[Met Tour] CID:128700

Public Hall, Cleveland, Ohio, Thu, April 11, 1940

Review 1:

Review of Herbert Elwell in the Cleveland Plain Dealer

Dashing 'Carmen' Makes Throng Forget Storm

Bad weather did not deter an unusually large crowd from attending the Metropolitan's performance of "Carmen" at Public Hall last night, although the sudden snowstorm obviously kept a lot of people from getting to their seats on time, and exception therefore was made to the almost invariable rule of promptness in starting the curtain rising some 15 minutes late.

Once inside, one found that the charms of Bizet's music soon made one forget the annoyances of an unwelcome blizzard, and the evening passed in pleasurable admiration of the work of several first-rate artists in a cast headed by Gladys Swarthout, one of the chosen few among opera stars whose names have the luster of Hollywood background. ?

Her appearance as Carmen was new experience for the Cleveland opera public, and not a disagreeable one if confined to the optical effect of watching a very pretty girl move about the stage with grace and confidence in her ability to charm. She wore swarthy make-up which was intended to bring her closer in resemblance to a Spanish gypsy. but which might also have been identified as the synthetic Florida suntan of a debutante.

It was obvious that singing the part of Carmen was also a somewhat new experience for Miss Swarthout. At any rate, she still has considerable distance to travel before reaching the heights attained by some of her illustrious predecessors in this role. Of her decorative value on the stage there can be no doubt, and she has, of course, more than a mere speaking acquaintance with the classical routine involved in depicting Bizet's heroine. But she is as yet unable to touch the inner essence of the character, or fly with it to those extremes of elemental passion inherent in it and necessary to its complete enfoldment.???

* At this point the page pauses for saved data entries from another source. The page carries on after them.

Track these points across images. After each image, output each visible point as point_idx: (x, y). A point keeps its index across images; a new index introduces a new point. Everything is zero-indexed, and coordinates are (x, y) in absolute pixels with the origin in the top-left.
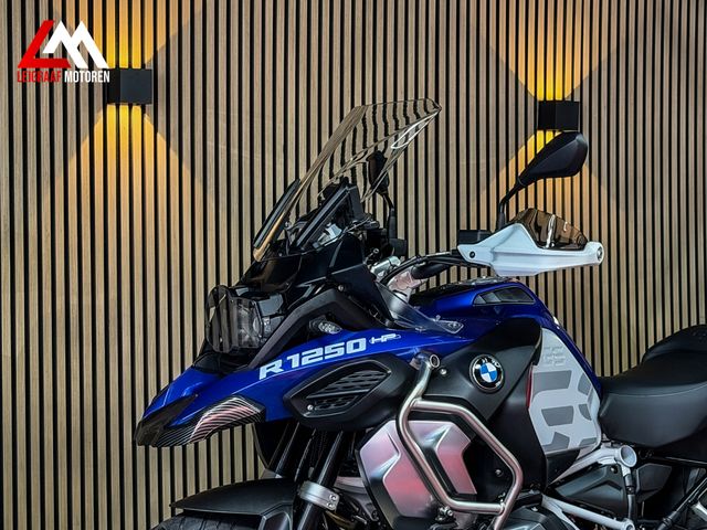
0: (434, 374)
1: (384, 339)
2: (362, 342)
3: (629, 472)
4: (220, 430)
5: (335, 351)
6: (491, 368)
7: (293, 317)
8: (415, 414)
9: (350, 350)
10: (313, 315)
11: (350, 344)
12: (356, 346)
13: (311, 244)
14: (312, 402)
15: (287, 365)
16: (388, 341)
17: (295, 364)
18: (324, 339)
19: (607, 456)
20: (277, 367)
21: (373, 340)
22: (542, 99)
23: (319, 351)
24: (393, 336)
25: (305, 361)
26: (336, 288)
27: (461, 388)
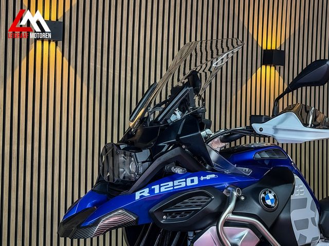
0: (238, 199)
1: (208, 177)
2: (196, 179)
4: (110, 230)
5: (180, 184)
6: (271, 196)
7: (156, 163)
8: (227, 223)
9: (189, 184)
10: (167, 162)
11: (189, 180)
12: (192, 181)
13: (166, 120)
14: (166, 214)
15: (151, 191)
16: (211, 179)
17: (157, 191)
18: (173, 177)
20: (146, 192)
21: (202, 178)
22: (265, 49)
23: (171, 184)
24: (213, 176)
25: (163, 189)
26: (182, 146)
27: (254, 208)
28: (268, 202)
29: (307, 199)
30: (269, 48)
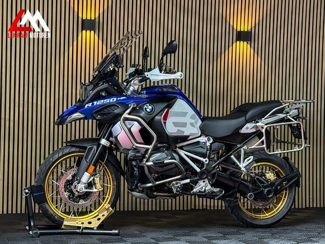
0: (134, 109)
1: (122, 98)
2: (115, 99)
3: (210, 144)
5: (107, 101)
6: (150, 107)
7: (96, 90)
8: (126, 119)
9: (111, 101)
10: (102, 90)
11: (112, 99)
13: (104, 71)
14: (99, 115)
15: (93, 104)
16: (123, 99)
17: (95, 104)
18: (104, 98)
19: (203, 139)
20: (90, 105)
21: (119, 99)
22: (239, 30)
23: (102, 101)
24: (125, 98)
25: (98, 103)
26: (109, 83)
27: (141, 113)
28: (148, 110)
29: (187, 113)
30: (242, 30)
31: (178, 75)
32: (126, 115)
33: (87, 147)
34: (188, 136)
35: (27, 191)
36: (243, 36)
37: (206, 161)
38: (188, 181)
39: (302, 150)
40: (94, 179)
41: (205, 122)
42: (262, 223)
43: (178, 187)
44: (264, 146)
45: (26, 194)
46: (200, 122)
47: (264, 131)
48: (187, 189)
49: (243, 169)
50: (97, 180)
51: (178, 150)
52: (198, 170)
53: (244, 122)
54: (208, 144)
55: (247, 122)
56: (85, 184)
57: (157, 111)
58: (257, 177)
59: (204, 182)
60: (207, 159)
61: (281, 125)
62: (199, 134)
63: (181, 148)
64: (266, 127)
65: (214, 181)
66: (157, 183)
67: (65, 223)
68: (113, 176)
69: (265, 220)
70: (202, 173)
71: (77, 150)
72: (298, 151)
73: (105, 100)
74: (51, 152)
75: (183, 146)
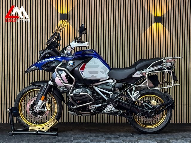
1: (58, 58)
2: (54, 58)
3: (114, 84)
4: (32, 71)
5: (50, 59)
7: (44, 54)
10: (47, 53)
11: (52, 58)
14: (45, 67)
16: (59, 58)
17: (43, 61)
18: (48, 57)
19: (110, 81)
22: (156, 16)
23: (47, 59)
24: (59, 57)
25: (45, 61)
26: (51, 50)
27: (67, 66)
28: (71, 64)
29: (99, 65)
31: (85, 44)
32: (58, 67)
33: (41, 86)
34: (100, 79)
35: (9, 110)
36: (158, 20)
37: (111, 94)
38: (100, 105)
39: (172, 87)
40: (45, 104)
41: (112, 71)
42: (150, 131)
43: (94, 109)
44: (147, 85)
45: (9, 111)
46: (108, 71)
47: (146, 76)
48: (100, 110)
49: (133, 98)
50: (47, 104)
51: (94, 87)
52: (106, 99)
53: (134, 71)
54: (113, 84)
55: (136, 70)
56: (40, 106)
57: (76, 65)
58: (144, 103)
59: (110, 106)
60: (112, 93)
61: (158, 72)
62: (108, 78)
63: (96, 86)
64: (147, 73)
65: (116, 105)
66: (79, 106)
67: (30, 128)
68: (57, 102)
69: (152, 129)
70: (109, 101)
71: (36, 87)
72: (170, 88)
73: (49, 59)
74: (23, 88)
75: (98, 85)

She appeared duly coquettish and was a good pal to her gypsy friends, but when it came to voicing the unbridled intensity of a soul who knows joy and sees a tragic destiny ahead, the grandeur and fiery abandon of some Carmens we have known was absent. On the vocal side there was again nicety of expression. but there are dull spots in her voice that prevent anything like the full sweep and tremendous variety of color allotted to her. And her French diction was poor.

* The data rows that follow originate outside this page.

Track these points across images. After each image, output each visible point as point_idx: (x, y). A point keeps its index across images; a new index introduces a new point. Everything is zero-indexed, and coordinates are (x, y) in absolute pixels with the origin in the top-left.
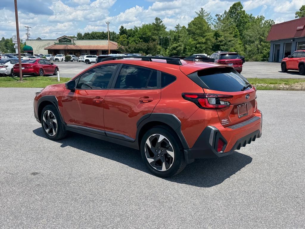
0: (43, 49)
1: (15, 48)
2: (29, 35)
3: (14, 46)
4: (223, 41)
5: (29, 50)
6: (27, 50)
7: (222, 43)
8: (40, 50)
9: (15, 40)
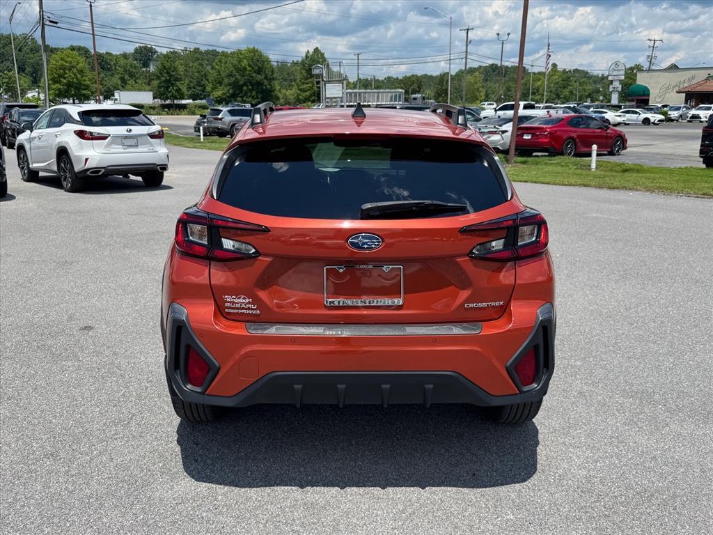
0: (675, 91)
1: (610, 90)
2: (653, 60)
3: (611, 86)
5: (641, 96)
6: (637, 96)
8: (667, 95)
9: (615, 73)
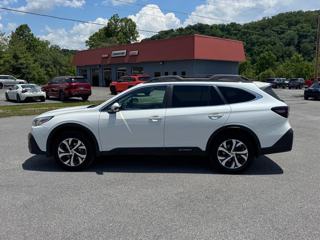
4: (24, 64)
7: (23, 67)
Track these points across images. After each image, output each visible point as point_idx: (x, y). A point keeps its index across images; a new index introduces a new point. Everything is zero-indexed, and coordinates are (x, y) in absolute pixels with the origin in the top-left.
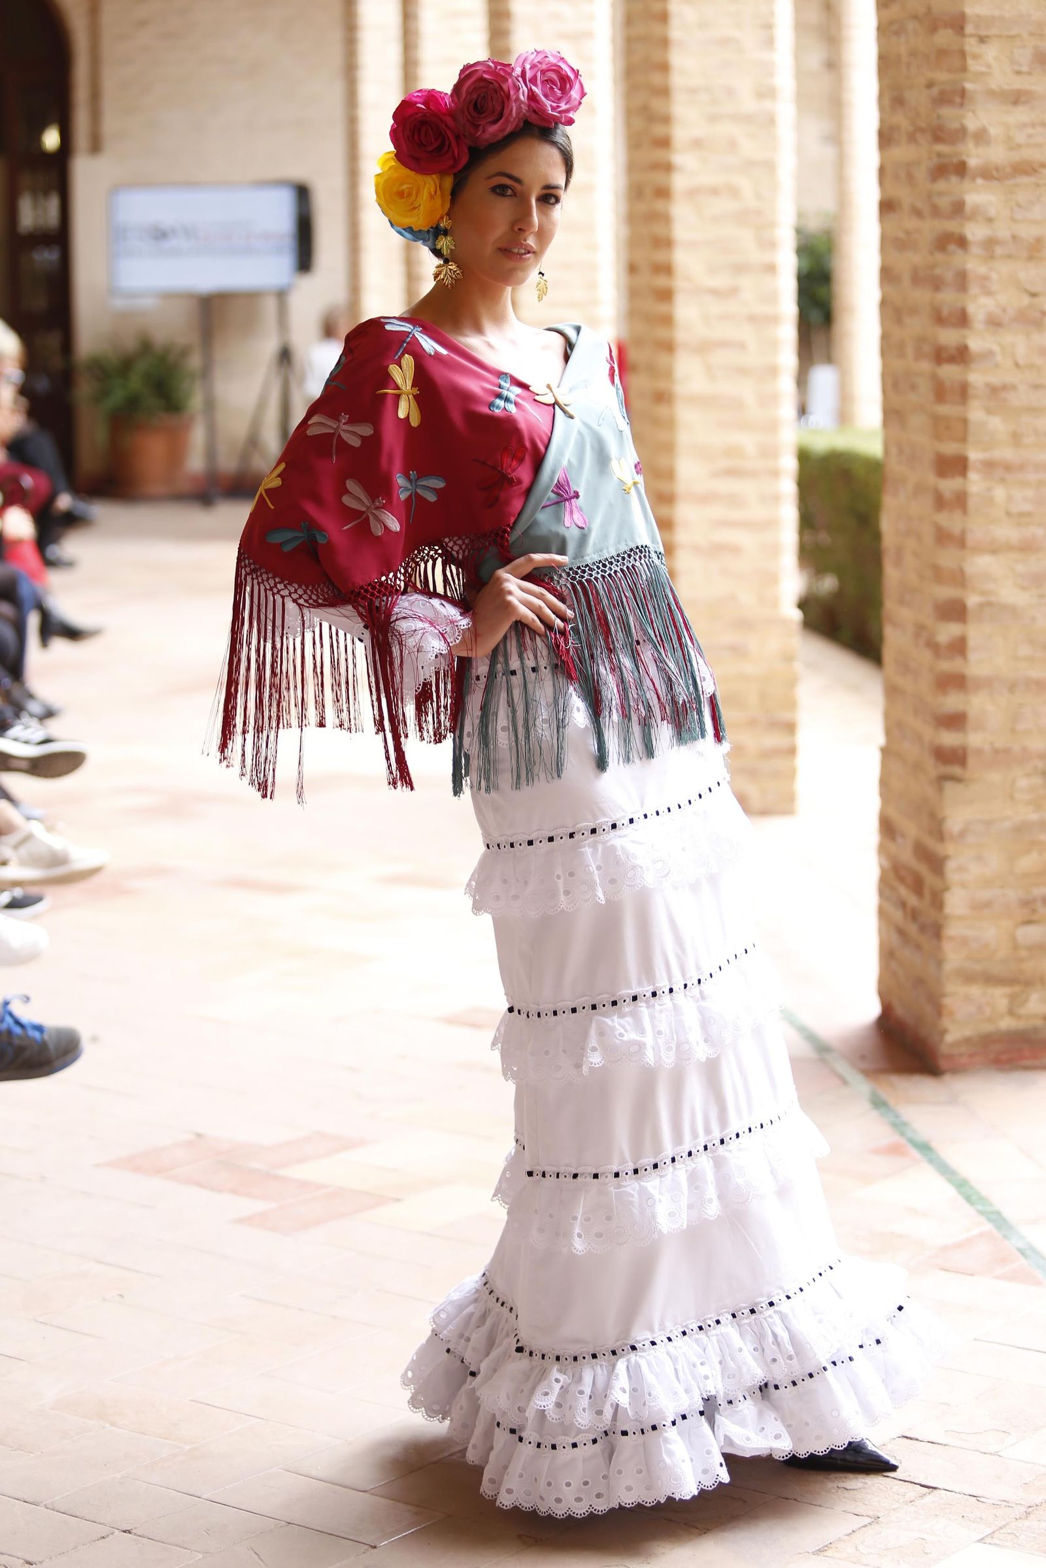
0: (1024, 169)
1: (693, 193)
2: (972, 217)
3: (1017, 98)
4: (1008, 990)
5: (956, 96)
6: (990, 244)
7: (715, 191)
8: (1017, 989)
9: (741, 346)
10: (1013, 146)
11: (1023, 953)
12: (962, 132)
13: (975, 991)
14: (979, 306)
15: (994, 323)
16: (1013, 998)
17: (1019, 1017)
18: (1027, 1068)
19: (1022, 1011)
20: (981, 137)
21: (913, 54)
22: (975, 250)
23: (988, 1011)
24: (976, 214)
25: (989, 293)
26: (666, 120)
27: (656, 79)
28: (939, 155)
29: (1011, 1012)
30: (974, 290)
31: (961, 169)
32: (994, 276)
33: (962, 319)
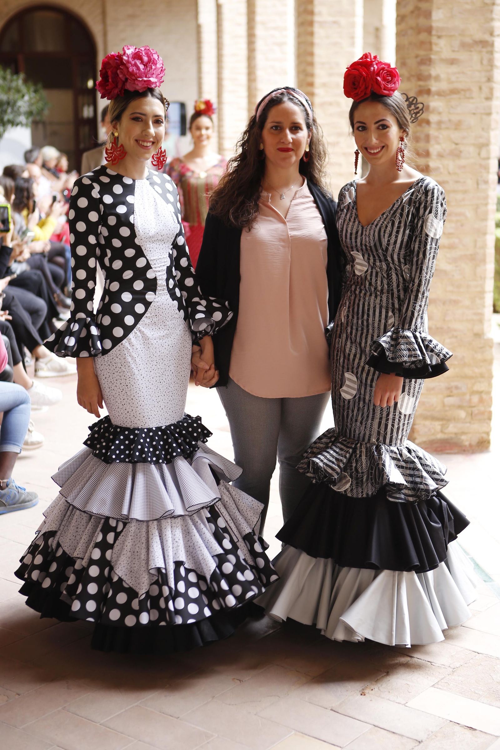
0: (454, 92)
1: (322, 104)
2: (433, 112)
3: (452, 62)
4: (441, 423)
5: (427, 61)
6: (439, 123)
7: (331, 104)
8: (444, 422)
9: (340, 165)
10: (450, 82)
11: (447, 408)
12: (429, 77)
13: (428, 423)
14: (434, 149)
15: (440, 156)
16: (442, 426)
17: (445, 433)
18: (448, 453)
19: (446, 431)
20: (437, 78)
21: (410, 43)
22: (433, 126)
23: (433, 431)
24: (434, 111)
25: (438, 143)
26: (312, 75)
27: (309, 59)
28: (420, 86)
29: (442, 432)
30: (432, 142)
31: (428, 92)
32: (441, 136)
33: (427, 154)
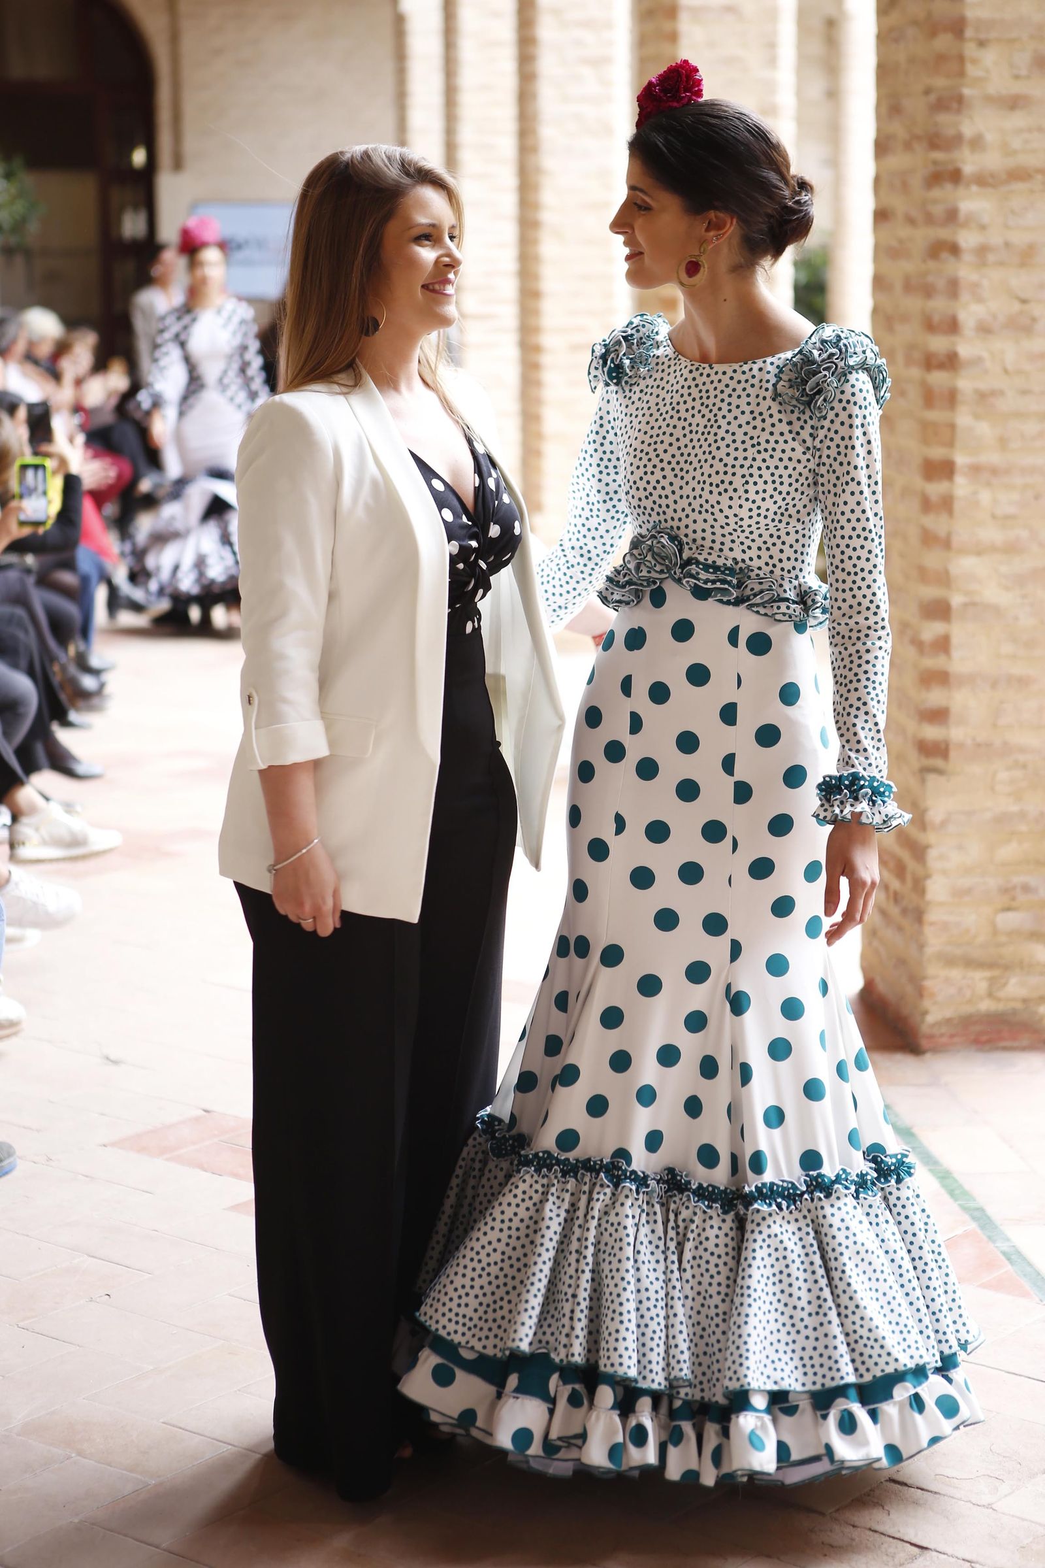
0: (1019, 175)
2: (965, 225)
3: (1014, 103)
4: (987, 974)
5: (953, 102)
6: (982, 251)
8: (996, 972)
10: (1008, 152)
11: (1003, 938)
12: (958, 139)
13: (955, 973)
14: (969, 313)
15: (984, 330)
16: (992, 981)
17: (999, 1000)
18: (1006, 1049)
19: (1001, 994)
20: (977, 143)
21: (912, 60)
22: (967, 257)
23: (968, 994)
24: (970, 222)
25: (979, 300)
28: (935, 163)
29: (990, 995)
30: (965, 297)
31: (955, 176)
32: (985, 283)
33: (952, 326)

Certain others in the cast, however, were excellent. Pinza created real illusion with his Escamillo and delivered his Toreador Song in the most telling dramatic accents that had the virtue, as always with this artist, of remaining inside the musical framework. And Norman Cordon, with his great height, commanding figure and full rich bass, made a stunning Zuniga.


Albanese Praised????

Again one had the pleasure of hearing the fresh, even soprano of Lucia Albanese, this time in the role of Micaela, which she molded delicately. avoiding the sentimental sweetness generally associated with the part and voicing eloquently the tender concern of the country girl who comes to seek out her wayward soldier friend. Armand Tokatyan handled the part of Don José capably and with a vocal scope of adequate dimensions, if not always a notably vivid delineation of the part. Others in the cast responsible for good team work, as well as individual contributions of merit; were Helen Olheim, Thelma Votipka, George Cehanovsky, Alessio De Paolis and Wilfred Engelman????


Charming to a degree is the choral music in "Carmen," and it was well presented. One especially attractive feature was the children's chorus in the first act presented by the boy's choir from Patrick Henry Junior High School. These youngsters were exceptionally well drilled and rattled off their French words as if they had known them for years, instead of only a few days. The conductor was Wilfred Pelletier whose work was sound, if not entirely brilliant.